There is also a common belief that the structure of Iraqi society acts as a restraint on tensions boiling over, with its long traditions of intermarriage between Shias and Sunnis and different tribes.

However, history shows that a devastating internal conflict can still happen even if most of the country is unaffected.

At least 50,000 people died when Afghanistan descended into civil war in the early 1990s after the Soviet withdrawal, and the fighting was almost totally focused on the capital Kabul.

Intermarriage between different groups, although less common than in Iraq, made little difference in Afghanistan.

It is in Baghdad, with its mix of different communities, that the risk of all-out sectarian conflict is seen as highest. And if the capital is involved, that inevitably affects the whole country.

Fear

But the impact of sectarian tension is starting to be felt nationwide, with growing numbers of Sunnis or Shias leaving parts of the capital where they are in a minority.

I never used to think about whether my neighbours are Sunni or Shia. But after Samarra everything changed
Shia resident of Baghdad

Almost 11,000 families have now fled their homes since the bombing of the Samarra shrine, according to figures from the Iraqi ministry of displacement and migration.
Most move in with relatives or friends in areas where they feel safer, but many are going to camps run by the Red Crescent.

Some of these people have left their homes after being directly threatened, or after relatives have been killed.

"I never used to think about whether my neighbours are Sunni or Shia, even three months ago," said one Shia resident of Baghdad who has decided to move in with relatives in another part of the city.

"But after Samarra everything changed."

'Infrastructure of civil war'

It is this movement of people that is one reason why Toby Dodge says he has changed his view of the situation in Iraq.

He points to four indicators which have led him to conclude that the country is descending into civil war.

There is a "collapse in the authority of the central government", he says, accompanied by a rise in the power of local militias involved in sectarian violence.
Particularly worrying, Mr Dodge argues, is the increased "transfers of population" or displacement in recent weeks and increased evidence of "state institutions such as the police dividing along sectarian lines".

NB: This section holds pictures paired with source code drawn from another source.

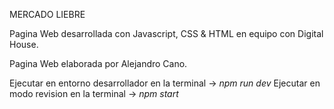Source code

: MERCADO LIEBRE

Pagina Web desarrollada con Javascript, CSS & HTML en equipo con Digital House.

Pagina Web elaborada por Alejandro Cano.

Ejecutar en entorno desarrollador en la terminal -> *npm run dev*
Ejecutar en modo revision  en la terminal -> *npm start*

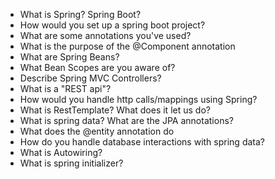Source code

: - What is Spring? Spring Boot?
- How would you set up a spring boot project?
- What are some annotations you've used?
- What is the purpose of the @Component annotation
- What are Spring Beans?
- What Bean Scopes are you aware of?
- Describe Spring MVC Controllers?
- What is a "REST api"?
- How would you handle http calls/mappings using Spring?
- What is RestTemplate? What does it let us do?
- What is spring data? What are the JPA annotations?
- What does the @entity annotation do
- How do you handle database interactions with spring data?
- What is Autowiring?
- What is spring initializer?
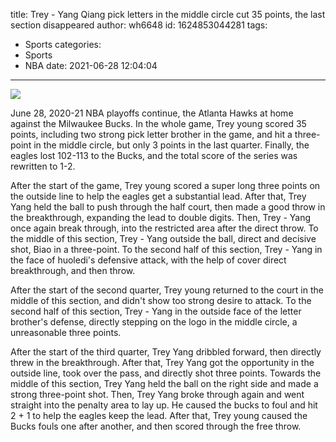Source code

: title: Trey - Yang Qiang pick letters in the middle circle cut 35 points, the last section disappeared
author: wh6648
id: 1624853044281
tags: 
- Sports
categories: 
- Sports
- NBA
date: 2021-06-28 12:04:04
---
![](https://p2.itc.cn/q_70/images01/20210628/76cf8208f1534df6aa0f5ffec7ddde1f.jpeg)


June 28, 2020-21 NBA playoffs continue, the Atlanta Hawks at home against the Milwaukee Bucks. In the whole game, Trey young scored 35 points, including two strong pick letter brother in the game, and hit a three-point in the middle circle, but only 3 points in the last quarter. Finally, the eagles lost 102-113 to the Bucks, and the total score of the series was rewritten to 1-2.

After the start of the game, Trey young scored a super long three points on the outside line to help the eagles get a substantial lead. After that, Trey Yang held the ball to push through the half court, then made a good throw in the breakthrough, expanding the lead to double digits. Then, Trey - Yang once again break through, into the restricted area after the direct throw. To the middle of this section, Trey - Yang outside the ball, direct and decisive shot, Biao in a three-point. To the second half of this section, Trey - Yang in the face of huoledi's defensive attack, with the help of cover direct breakthrough, and then throw.

After the start of the second quarter, Trey young returned to the court in the middle of this section, and didn't show too strong desire to attack. To the second half of this section, Trey - Yang in the outside face of the letter brother's defense, directly stepping on the logo in the middle circle, a unreasonable three points.

After the start of the third quarter, Trey Yang dribbled forward, then directly threw in the breakthrough. After that, Trey Yang got the opportunity in the outside line, took over the pass, and directly shot three points. Towards the middle of this section, Trey Yang held the ball on the right side and made a strong three-point shot. Then, Trey Yang broke through again and went straight into the penalty area to lay up. He caused the bucks to foul and hit 2 + 1 to help the eagles keep the lead. After that, Trey young caused the Bucks fouls one after another, and then scored through the free throw.

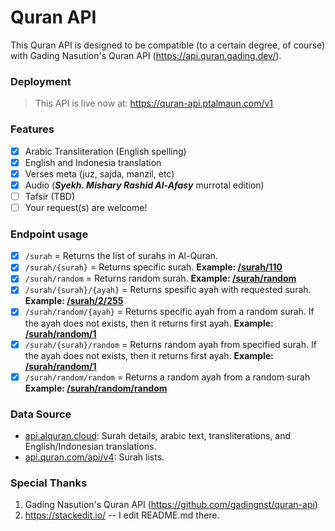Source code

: # Quran API
This Quran API is designed to be compatible (to a certain degree, of course) with Gading Nasution's Quran API (https://api.quran.gading.dev/). 

### Deployment
> This API is live now at: https://quran-api.ptalmaun.com/v1

### Features
- [x] Arabic Transliteration (English spelling)
- [x] English and Indonesia translation
- [x] Verses meta (juz, sajda, manzil, etc)
- [x] Audio (***Syekh. Mishary Rashid Al-Afasy*** murrotal edition)
- [ ] Tafsir (TBD)
- [ ] Your request(s) are welcome!

### Endpoint usage
- [x] `/surah` = Returns the list of surahs in Al-Quran.
- [x] `/surah/{surah}` = Returns specific surah. **Example: [/surah/110](https://quran-api.ptalmaun.com/v1/surah/110)**
- [x] `/surah/random` = Returns random surah. **Example: [/surah/random](https://quran-api.ptalmaun.com/v1/surah/random)**
- [x] `/surah/{surah}/{ayah}` = Returns spesific ayah with requested surah. **Example: [/surah/2/255](https://quran-api.ptalmaun.com/v1/surah/2/255)**
- [x] `/surah/random/{ayah}` = Returns specific ayah from a random surah. If the ayah does not exists, then it returns first ayah. **Example: [/surah/random/1](https://quran-api.ptalmaun.com/v1/surah/random/1)**
- [x] `/surah/{surah}/random` = Returns random ayah from specified surah. If the ayah does not exists, then it returns first ayah. **Example: [/surah/random/1](https://quran-api.ptalmaun.com/v1/surah/1/random)**
- [x] `/surah/random/random` = Returns a random ayah from a random surah **Example: [/surah/random/random](https://quran-api.ptalmaun.com/v1/surah/random/random)**

### Data Source
- [api.alquran.cloud](https://api.alquran.cloud): Surah details, arabic text, transliterations, and English/Indonesian translations.
- [api.quran.com/api/v4](https://api.quran.com/api/v4): Surah lists.

### Special Thanks

 1. Gading Nasution's Quran API (https://github.com/gadingnst/quran-api) 
 2. https://stackedit.io/ -- I edit README.md there.
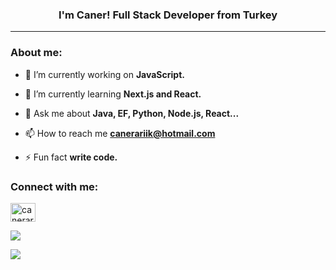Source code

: <!-- Context -->
<h3 align="center">I'm Caner! Full Stack Developer from Turkey</h3>
<hr />

<!-- About me: -->
<h3 align="left">About me:</h3>

- 🔭  I’m currently working on **JavaScript.**

- 🌱  I’m currently learning **Next.js and React.**

- 💬 Ask me about **Java, EF, Python, Node.js, React...**

- 📫 How to reach me **canerariik@hotmail.com**

- ⚡ Fun fact **write code.**


<!-- Connect with me: -->
<h3 align="left">Connect with me:</h3>
<p align="left">
<a href="https://www.linkedin.com/in/canerarik0/" target="blank"><img align="center" src="https://raw.githubusercontent.com/rahuldkjain/github-profile-readme-generator/master/src/images/icons/Social/linked-in-alt.svg" alt="canerariik" height="30" width="40" /></a>
</p>


<!-- Most Used Languages -->
<p><img align="center" src="https://github-readme-stats.vercel.app/api/top-langs?username=canerariik&show_icons=true&theme=transparent" /></p>

<!-- Github Stats -->
<p><img align="center" src="https://github-readme-stats.vercel.app/api?username=canerariik&show_icons=true&theme=transparent" /></p>
  
  
  
 

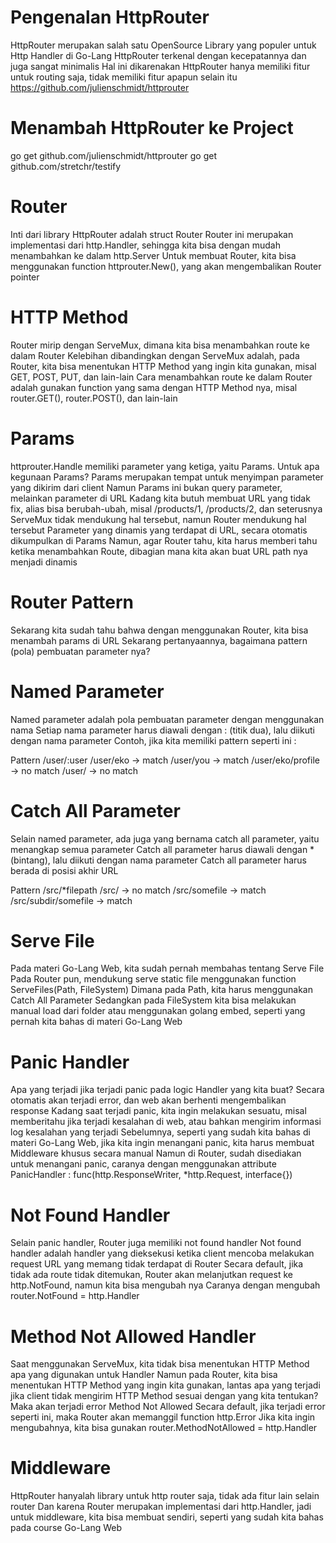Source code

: # Pengenalan HttpRouter

HttpRouter merupakan salah satu OpenSource Library yang populer untuk Http Handler di Go-Lang
HttpRouter terkenal dengan kecepatannya dan juga sangat minimalis
Hal ini dikarenakan HttpRouter hanya memiliki fitur untuk routing saja, tidak memiliki fitur apapun selain itu
https://github.com/julienschmidt/httprouter

# Menambah HttpRouter ke Project

go get github.com/julienschmidt/httprouter
go get github.com/stretchr/testify

# Router

Inti dari library HttpRouter adalah struct Router
Router ini merupakan implementasi dari http.Handler, sehingga kita bisa dengan mudah menambahkan ke dalam http.Server
Untuk membuat Router, kita bisa menggunakan function httprouter.New(), yang akan mengembalikan Router pointer

# HTTP Method

Router mirip dengan ServeMux, dimana kita bisa menambahkan route ke dalam Router
Kelebihan dibandingkan dengan ServeMux adalah, pada Router, kita bisa menentukan HTTP Method yang ingin kita gunakan, misal GET, POST, PUT, dan lain-lain
Cara menambahkan route ke dalam Router adalah gunakan function yang sama dengan HTTP Method nya, misal router.GET(), router.POST(), dan lain-lain

# Params

httprouter.Handle memiliki parameter yang ketiga, yaitu Params. Untuk apa kegunaan Params?
Params merupakan tempat untuk menyimpan parameter yang dikirim dari client
Namun Params ini bukan query parameter, melainkan parameter di URL
Kadang kita butuh membuat URL yang tidak fix, alias bisa berubah-ubah, misal /products/1, /products/2, dan seterusnya
ServeMux tidak mendukung hal tersebut, namun Router mendukung hal tersebut
Parameter yang dinamis yang terdapat di URL, secara otomatis dikumpulkan di Params
Namun, agar Router tahu, kita harus memberi tahu ketika menambahkan Route, dibagian mana kita akan buat URL path nya menjadi dinamis

# Router Pattern

Sekarang kita sudah tahu bahwa dengan menggunakan Router, kita bisa menambah params di URL
Sekarang pertanyaannya, bagaimana pattern (pola) pembuatan parameter nya?

# Named Parameter

Named parameter adalah pola pembuatan parameter dengan menggunakan nama
Setiap nama parameter harus diawali dengan : (titik dua), lalu diikuti dengan nama parameter
Contoh, jika kita memiliki pattern seperti ini :

Pattern /user/:user
/user/eko -> match
/user/you -> match
/user/eko/profile -> no match
/user/ -> no match

# Catch All Parameter

Selain named parameter, ada juga yang bernama catch all parameter, yaitu menangkap semua parameter
Catch all parameter harus diawali dengan \* (bintang), lalu diikuti dengan nama parameter
Catch all parameter harus berada di posisi akhir URL

Pattern /src/\*filepath
/src/ -> no match
/src/somefile -> match
/src/subdir/somefile -> match

# Serve File

Pada materi Go-Lang Web, kita sudah pernah membahas tentang Serve File
Pada Router pun, mendukung serve static file menggunakan function ServeFiles(Path, FileSystem)
Dimana pada Path, kita harus menggunakan Catch All Parameter
Sedangkan pada FileSystem kita bisa melakukan manual load dari folder atau menggunakan golang embed, seperti yang pernah kita bahas di materi Go-Lang Web

# Panic Handler

Apa yang terjadi jika terjadi panic pada logic Handler yang kita buat?
Secara otomatis akan terjadi error, dan web akan berhenti mengembalikan response
Kadang saat terjadi panic, kita ingin melakukan sesuatu, misal memberitahu jika terjadi kesalahan di web, atau bahkan mengirim informasi log kesalahan yang terjadi
Sebelumnya, seperti yang sudah kita bahas di materi Go-Lang Web, jika kita ingin menangani panic, kita harus membuat Middleware khusus secara manual
Namun di Router, sudah disediakan untuk menangani panic, caranya dengan menggunakan attribute PanicHandler : func(http.ResponseWriter, \*http.Request, interface{})

# Not Found Handler

Selain panic handler, Router juga memiliki not found handler
Not found handler adalah handler yang dieksekusi ketika client mencoba melakukan request URL yang memang tidak terdapat di Router
Secara default, jika tidak ada route tidak ditemukan, Router akan melanjutkan request ke http.NotFound, namun kita bisa mengubah nya
Caranya dengan mengubah router.NotFound = http.Handler

# Method Not Allowed Handler

Saat menggunakan ServeMux, kita tidak bisa menentukan HTTP Method apa yang digunakan untuk Handler
Namun pada Router, kita bisa menentukan HTTP Method yang ingin kita gunakan, lantas apa yang terjadi jika client tidak mengirim HTTP Method sesuai dengan yang kita tentukan?
Maka akan terjadi error Method Not Allowed
Secara default, jika terjadi error seperti ini, maka Router akan memanggil function http.Error
Jika kita ingin mengubahnya, kita bisa gunakan router.MethodNotAllowed = http.Handler

# Middleware

HttpRouter hanyalah library untuk http router saja, tidak ada fitur lain selain router
Dan karena Router merupakan implementasi dari http.Handler, jadi untuk middleware, kita bisa membuat sendiri, seperti yang sudah kita bahas pada course Go-Lang Web

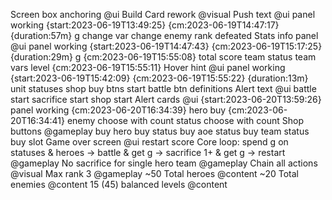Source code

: Screen box anchoring @ui
Build
    Card rework @visual
    Push text @ui
        panel working {start:2023-06-19T13:49:25} {cm:2023-06-19T14:47:17} {duration:57m}
        g change
        var change
        enemy rank defeated
    Stats info panel @ui
        panel working {start:2023-06-19T14:47:43} {cm:2023-06-19T15:17:25} {duration:29m}
        g {cm:2023-06-19T15:55:08}
        total score
        team status
        team vars
        level {cm:2023-06-19T15:55:11}
    Hover hint @ui
        panel working {start:2023-06-19T15:42:09} {cm:2023-06-19T15:55:22} {duration:13m}
        unit statuses
        shop buy btns
        start battle btn
        definitions
    Alert text @ui
        battle start
        sacrifice start
        shop start
    Alert cards @ui {start:2023-06-20T13:59:26}
        panel working {cm:2023-06-20T16:34:39}
        hero buy {cm:2023-06-20T16:34:41}
        enemy choose with count
        status choose with count
    Shop buttons @gameplay
        buy hero
        buy status
        buy aoe status
        buy team status
        buy slot
    Game over screen @ui
        restart
        score
    Core loop: spend g on statuses & heroes -> battle & get g -> sacrifice 1+ & get g -> restart @gameplay
    No sacrifice for single hero team @gameplay
    Chain all actions @visual
    Max rank 3 @gameplay
    ~50 Total heroes @content
    ~20 Total enemies @content
    15 (45) balanced levels @content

There has been concern for some time that police units under the control of the interior ministry have been infiltrated by Shia militias who are carrying out sectarian killings under official cover - a charge the interior minister has strongly denied.

But the Americans have recently been focusing attention on the activities of militias.

The insurgency is increasingly driven by sectarian and ethnic struggles, rather than national movements and causes
Anthony Cordesman
Centre for Strategic and International Studies

Without actually naming any groups, the US ambassador Zalmay Khalilzad called them "the infrastructure of a civil war" in a recent BBC interview and said they would have to be disbanded at some point.
Some say it does not matter what you call the current situation in Iraq.

"There is no clear or meaningful difference between insurgency and civil war, or between national terrorism and civil war for that matter," argues Anthony Cordesman, the influential Iraq expert at Washington's Centre for Strategic and International Studies.

But he goes on to say that Iraq's insurgency has evolved "in ways that increase the risk of intense or full-scale civil war.

"It is increasingly driven by sectarian and ethnic struggles, rather than national movements and causes."

The real concern, says Toby Dodge, is that once the dynamics of a civil war are set loose, they are very difficult to reverse.

"Only a government can do that, and there is no sign that is imminent."